◆ Excerpted text ◆
▬▬▬▬▬▬

Re: git: 12fb39ec3e6b - main - proc: Relax proc_rwmem()'s assertion on the process hold count

From: Konstantin Belousov <kostikbel_at_gmail.com>
Date: Wed, 06 Apr 2022 14:38:04 UTC
On Wed, Apr 06, 2022 at 10:24:18AM -0400, Mark Johnston wrote:
> On Tue, Apr 05, 2022 at 02:03:14AM +0300, Konstantin Belousov wrote:
> > On Tue, Apr 05, 2022 at 02:01:04AM +0300, Konstantin Belousov wrote:
> > > On Tue, Mar 01, 2022 at 05:41:55PM +0000, Mark Johnston wrote:
> > > > The branch main has been updated by markj:
> > > > 
> > > > URL: https://cgit.FreeBSD.org/src/commit/?id=12fb39ec3e6bc529feff3ba2862c6a4a30bd54eb
> > > > 
> > > > commit 12fb39ec3e6bc529feff3ba2862c6a4a30bd54eb
> > > > Author:     Mark Johnston <markj@FreeBSD.org>
> > > > AuthorDate: 2022-03-01 16:48:39 +0000
> > > > Commit:     Mark Johnston <markj@FreeBSD.org>
> > > > CommitDate: 2022-03-01 17:40:35 +0000
> > > > 
> > > >     proc: Relax proc_rwmem()'s assertion on the process hold count
> > > >     
> > > >     This reference ensures that the process and its associated vmspace will
> > > >     not be destroyed while proc_rwmem() is executing.  If, however, the
> > > >     calling thread belongs to the target process, then it is unnecessary to
> > > >     hold the process.  In particular, fasttrap - a module which enables
> > > >     userspace dtrace - may frequently call proc_rwmem(), and we'd prefer to
> > > >     avoid the overhead of locking and bumping the hold count when possible.

▬▬▬▬▬▬

◆ Problem details ◆
Retype the mailing-list reply above about the proc_rwmem() commit in full, without changing any character.

◆ Material provided ◆

▬▬▬▬▬▬

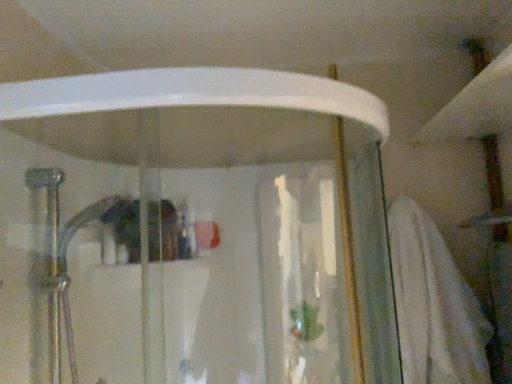
The width and height of the screenshot is (512, 384). What do you see at coordinates (194, 230) in the screenshot?
I see `transparent glass shower door at center` at bounding box center [194, 230].

You are a GUI agent. You are given a task and a screenshot of the screen. Output one action in this format:
    pyautogui.click(x=<x>, y=<y>)
    Task: Click on the transparent glass shower door at center
    
    Given the screenshot: What is the action you would take?
    pyautogui.click(x=194, y=230)

Find the location of `white soft towel at right`. white soft towel at right is located at coordinates (434, 304).

The image size is (512, 384). Describe the element at coordinates (434, 304) in the screenshot. I see `white soft towel at right` at that location.

In the scene shown: What is the approximate height of white soft towel at right?

white soft towel at right is 67.19 centimeters in height.

The height and width of the screenshot is (384, 512). In order to click on transparent glass shower door at center in this screenshot , I will do `click(194, 230)`.

Looking at this image, does white soft towel at right appear on the left side of transparent glass shower door at center?

In fact, white soft towel at right is to the right of transparent glass shower door at center.

Considering their positions, is white soft towel at right located in front of or behind transparent glass shower door at center?

Clearly, white soft towel at right is behind transparent glass shower door at center.

Does point (486, 328) come closer to viewer compared to point (226, 206)?

That is False.

From the image's perspective, who appears lower, white soft towel at right or transparent glass shower door at center?

white soft towel at right, from the image's perspective.

From a real-world perspective, is white soft towel at right physically located above or below transparent glass shower door at center?

white soft towel at right is situated lower than transparent glass shower door at center in the real world.

Between white soft towel at right and transparent glass shower door at center, which one has smaller width?

white soft towel at right.

Is white soft towel at right taller than transparent glass shower door at center?

Incorrect, the height of white soft towel at right is not larger of that of transparent glass shower door at center.

Looking at the image, does white soft towel at right seem bigger or smaller compared to transparent glass shower door at center?

white soft towel at right is smaller than transparent glass shower door at center.

Choose the correct answer: Is white soft towel at right inside transparent glass shower door at center or outside it?

white soft towel at right is outside transparent glass shower door at center.

Are white soft towel at right and transparent glass shower door at center far apart?

No, white soft towel at right is not far from transparent glass shower door at center.

Is white soft towel at right oriented towards transparent glass shower door at center?

No, white soft towel at right is not turned towards transparent glass shower door at center.

The image size is (512, 384). I want to click on bath towel below the transparent glass shower door at center (from the image's perspective), so click(x=434, y=304).

Can you confirm if transparent glass shower door at center is positioned to the right of white soft towel at right?

In fact, transparent glass shower door at center is to the left of white soft towel at right.

Considering the relative positions of transparent glass shower door at center and white soft towel at right in the image provided, is transparent glass shower door at center behind white soft towel at right?

Result: No, transparent glass shower door at center is in front of white soft towel at right.

Between point (368, 197) and point (392, 218), which one is positioned behind?

The point (368, 197) is more distant.

From the image's perspective, is transparent glass shower door at center under white soft towel at right?

No, from the image's perspective, transparent glass shower door at center is not beneath white soft towel at right.

From a real-world perspective, who is located lower, transparent glass shower door at center or white soft towel at right?

In real-world perspective, white soft towel at right is lower.

Considering the relative sizes of transparent glass shower door at center and white soft towel at right in the image provided, is transparent glass shower door at center thinner than white soft towel at right?

In fact, transparent glass shower door at center might be wider than white soft towel at right.

Which of these two, transparent glass shower door at center or white soft towel at right, stands shorter?

With less height is white soft towel at right.

Considering the relative sizes of transparent glass shower door at center and white soft towel at right in the image provided, is transparent glass shower door at center bigger than white soft towel at right?

Indeed, transparent glass shower door at center has a larger size compared to white soft towel at right.

Is transparent glass shower door at center not inside white soft towel at right?

Yes, transparent glass shower door at center is not within white soft towel at right.

Is transparent glass shower door at center not near white soft towel at right?

Actually, transparent glass shower door at center and white soft towel at right are a little close together.

Is transparent glass shower door at center looking in the opposite direction of white soft towel at right?

No, white soft towel at right is not at the back of transparent glass shower door at center.

How different are the orientations of transparent glass shower door at center and white soft towel at right in degrees?

The facing directions of transparent glass shower door at center and white soft towel at right are 1.45 degrees apart.

Where is `shower door above the white soft towel at right (from the image's perspective)`? shower door above the white soft towel at right (from the image's perspective) is located at coordinates (194, 230).

Identify the location of shower door above the white soft towel at right (from a real-world perspective). (194, 230).

This screenshot has height=384, width=512. Identify the location of bath towel beneath the transparent glass shower door at center (from a real-world perspective). (434, 304).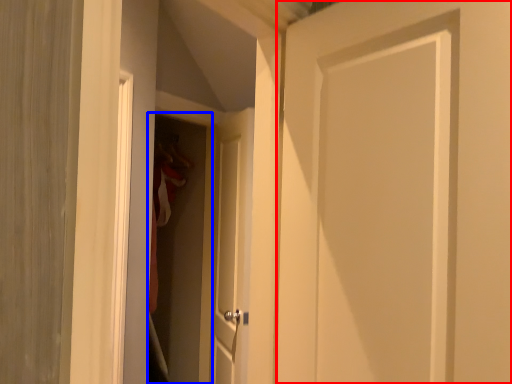
Question: Which object is closer to the camera taking this photo, door (highlighted by a red box) or screen door (highlighted by a blue box)?

Choices:
 (A) door
 (B) screen door

Answer: (A)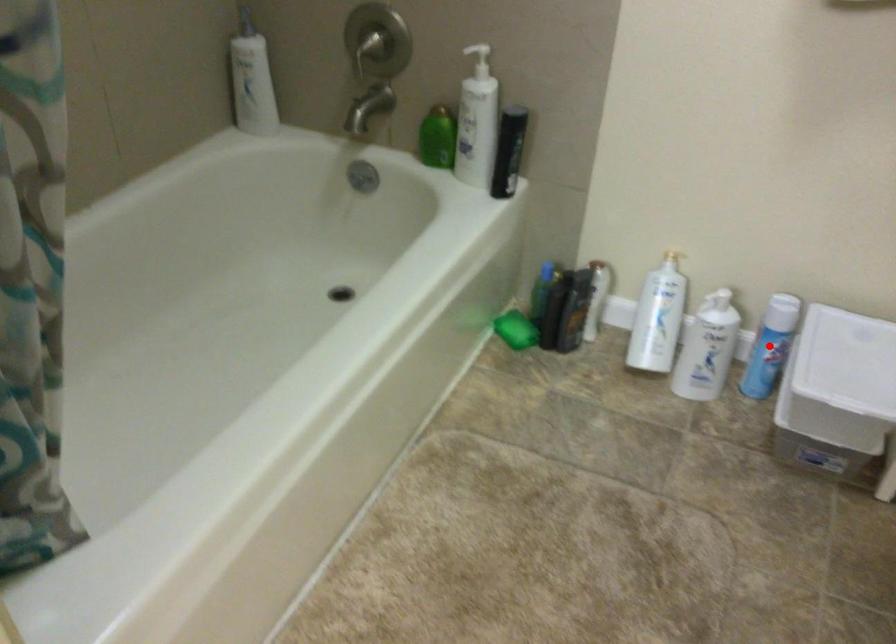
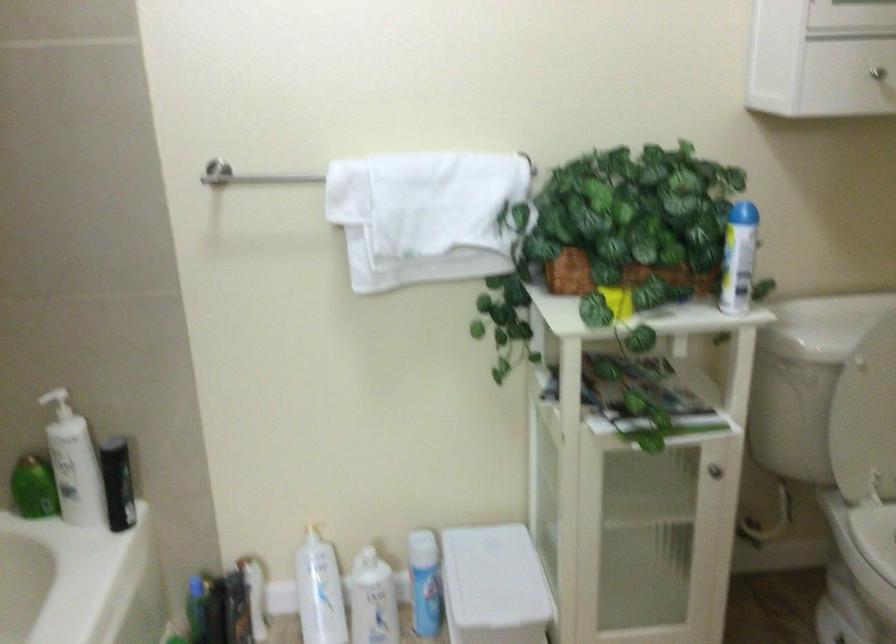
In the second image, find the point that corresponds to the highlighted location in the first image.

(424, 583)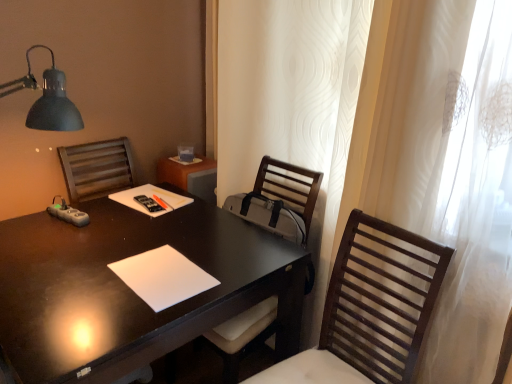
In order to click on free space to the back side of white matte notepad at center in this screenshot , I will do `click(192, 230)`.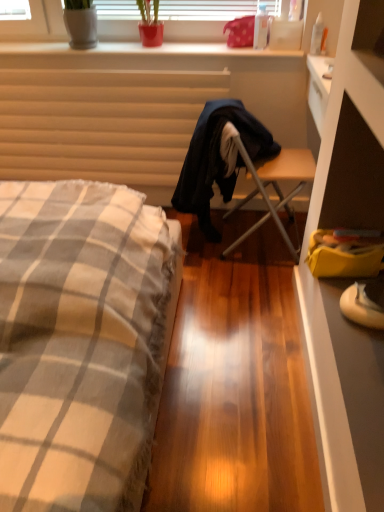
Locate an element on the screen. free spot in front of dark blue fabric robe at center is located at coordinates (232, 289).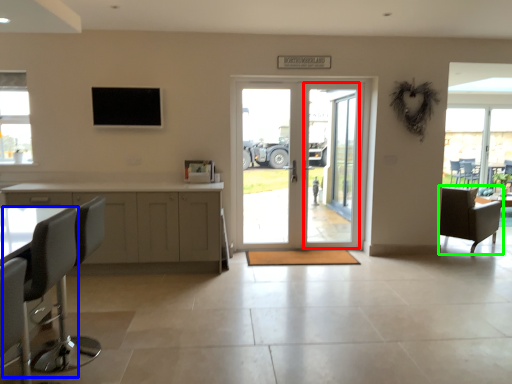
Question: Based on their relative distances, which object is farther from screen door (highlighted by a red box)? Choose from swivel chair (highlighted by a blue box) and chair (highlighted by a green box).

Choices:
 (A) swivel chair
 (B) chair

Answer: (A)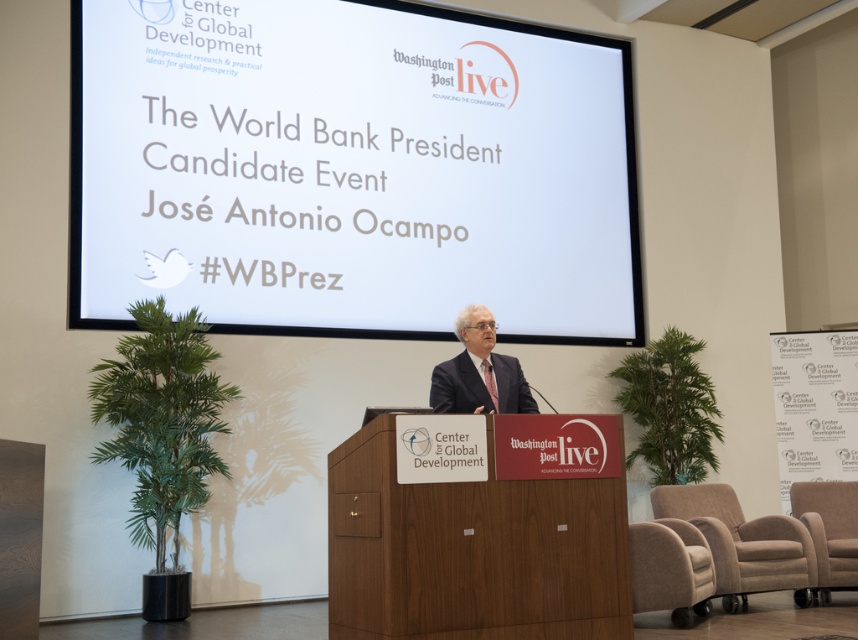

▬▬▬▬▬▬

◆ Answer space ◆
Re: git: 12fb39ec3e6b - main - proc: Relax proc_rwmem()'s assertion on the process hold count

From: Konstantin Belousov <kostikbel_at_gmail.com>
Date: Wed, 06 Apr 2022 14:38:04 UTC
On Wed, Apr 06, 2022 at 10:24:18AM -0400, Mark Johnston wrote:
> On Tue, Apr 05, 2022 at 02:03:14AM +0300, Konstantin Belousov wrote:
> > On Tue, Apr 05, 2022 at 02:01:04AM +0300, Konstantin Belousov wrote:
> > > On Tue, Mar 01, 2022 at 05:41:55PM +0000, Mark Johnston wrote:
> > > > The branch main has been updated by markj:
> > > > 
> > > > URL: https://cgit.FreeBSD.org/src/commit/?id=12fb39ec3e6bc529feff3ba2862c6a4a30bd54eb
> > > > 
> > > > commit 12fb39ec3e6bc529feff3ba2862c6a4a30bd54eb
> > > > Author:     Mark Johnston <markj@FreeBSD.org>
> > > > AuthorDate: 2022-03-01 16:48:39 +0000
> > > > Commit:     Mark Johnston <markj@FreeBSD.org>
> > > > CommitDate: 2022-03-01 17:40:35 +0000
> > > > 
> > > >     proc: Relax proc_rwmem()'s assertion on the process hold count
> > > >     
> > > >     This reference ensures that the process and its associated vmspace will
> > > >     not be destroyed while proc_rwmem() is executing.  If, however, the
> > > >     calling thread belongs to the target process, then it is unnecessary to
> > > >     hold the process.  In particular, fasttrap - a module which enables
> > > >     userspace dtrace - may frequently call proc_rwmem(), and we'd prefer to
> > > >     avoid the overhead of locking and bumping the hold count when possible.